Cardiogram developer Brandon Ballinger said the results were surprising.
“I don’t think anyone would’ve expected at the beginning of this study that a product you can just walk into an Apple Store and purchase would have 97 percent accuracy,” Ballinger told Macworld. “Apple did a fantastic job with the sensor.”
Does that mean the Apple Watch’s optical heart rate sensor is always accurate? Not exactly, said Dr. Gregory Marcus, director of clinical research for UCSF’s cardiology division and lead researcher for the eHeart study.
They’re “sufficiently accurate so as to distinguish a consistently irregularly regular rhythm,” Marcus said.
Basically, the beats per minute as displayed on the watch screen may not be precise, but the sensor can accurately detect irregularity in those beats.

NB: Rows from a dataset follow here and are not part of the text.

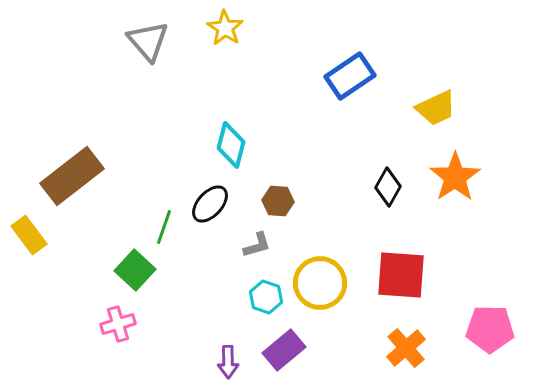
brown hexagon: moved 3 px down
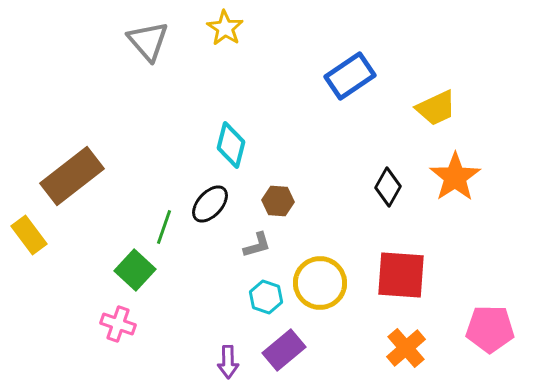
pink cross: rotated 36 degrees clockwise
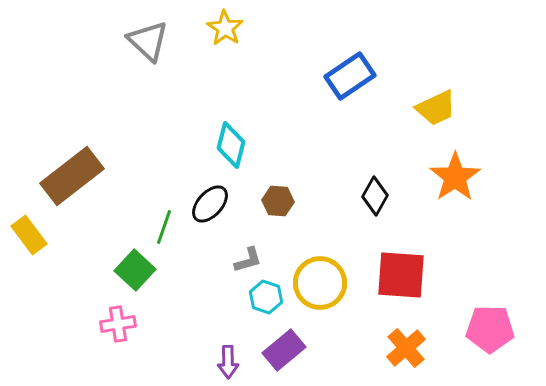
gray triangle: rotated 6 degrees counterclockwise
black diamond: moved 13 px left, 9 px down
gray L-shape: moved 9 px left, 15 px down
pink cross: rotated 28 degrees counterclockwise
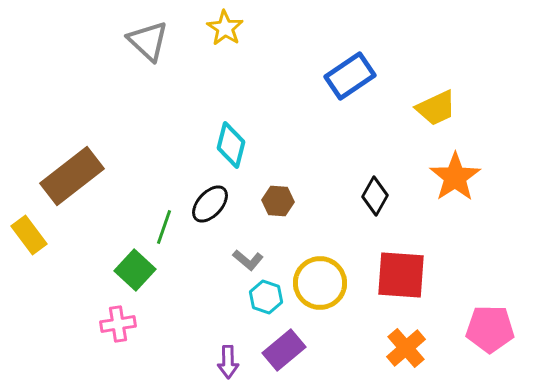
gray L-shape: rotated 56 degrees clockwise
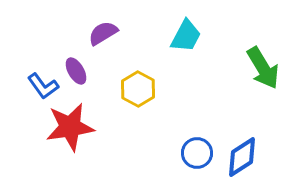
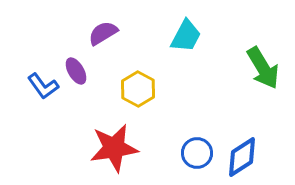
red star: moved 44 px right, 21 px down
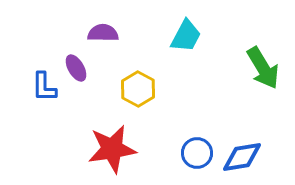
purple semicircle: rotated 32 degrees clockwise
purple ellipse: moved 3 px up
blue L-shape: moved 1 px right, 1 px down; rotated 36 degrees clockwise
red star: moved 2 px left, 1 px down
blue diamond: rotated 24 degrees clockwise
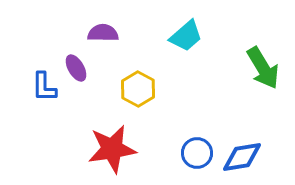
cyan trapezoid: rotated 21 degrees clockwise
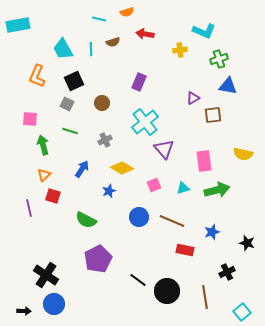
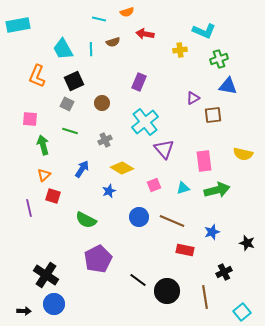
black cross at (227, 272): moved 3 px left
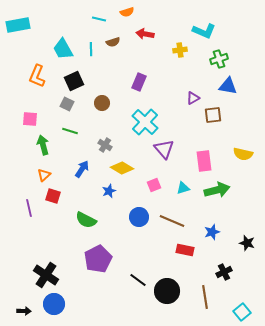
cyan cross at (145, 122): rotated 8 degrees counterclockwise
gray cross at (105, 140): moved 5 px down; rotated 32 degrees counterclockwise
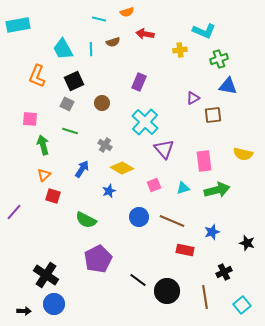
purple line at (29, 208): moved 15 px left, 4 px down; rotated 54 degrees clockwise
cyan square at (242, 312): moved 7 px up
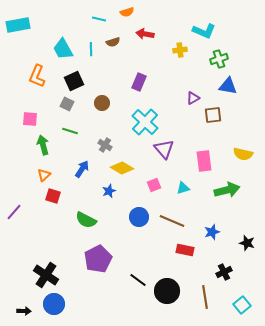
green arrow at (217, 190): moved 10 px right
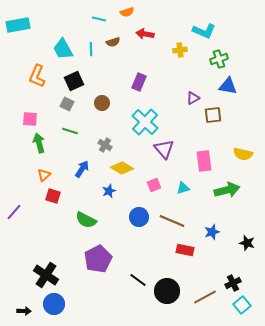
green arrow at (43, 145): moved 4 px left, 2 px up
black cross at (224, 272): moved 9 px right, 11 px down
brown line at (205, 297): rotated 70 degrees clockwise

“If you had a certain rate of inaccuracy, presumably on a population level that would be fairly consistent,” Marcus said. “As long as that’s not markedly different, it shouldn’t really matter as long as intermittently it’s getting it right. We’re not using it to tell us what the actual heart rate is, we’re using it to help us discriminate between a normal rhythm and atrial fibrillation.”
The future of health apps
The fact that Cardiogram has leveraged the Apple Watch’s heart rate data to develop an algorithm that can accurately detect an early symptom of heart disease is major. Apple CEO Tim Cook has said that Apple isn’t interested in submitting the watch for approval from the U.S. Food and Drug Administration, which would significantly slow down the speed of hardware development. But Cardiogram’s Ballinger said he’s interested in testing the algorithm his team has developed more extensively and eventually submitting it for FDA approval, so Cardiogram’s watch app will be able to alert users when they should see a doctor.

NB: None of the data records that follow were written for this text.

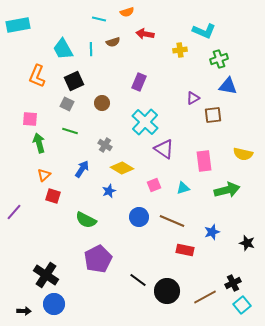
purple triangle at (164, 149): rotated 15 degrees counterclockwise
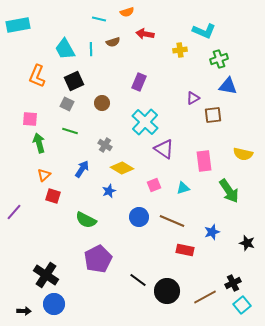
cyan trapezoid at (63, 49): moved 2 px right
green arrow at (227, 190): moved 2 px right, 1 px down; rotated 70 degrees clockwise
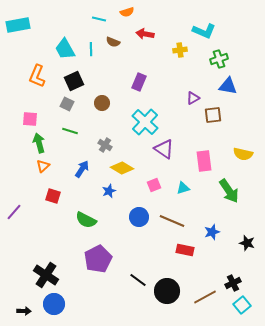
brown semicircle at (113, 42): rotated 40 degrees clockwise
orange triangle at (44, 175): moved 1 px left, 9 px up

“I think health will be the dominant use case for Apple Watch and other wearables,” Ballinger said. “The average user of Cardiogram opens the app about five times a day. Heart rate data reflects everything that happens in your life. People use it for medical conditions but also everyday things like, ‘How well am I sleeping?’ or, ‘How stressful was this meeting?’ When I show this data to people it usually resonates with them. They say, ‘Oh, I had no idea you can find out all of this stuff from the watch’s heart rate sensor.’ In 10 years it’ll be silly to not have a heart monitor.”
Cardiogram’s current watch app uses your heart rate data to offer lifestyle insights, as other health apps do. But in the not-too-distant future, health apps like Cardiogram will be much more powerful.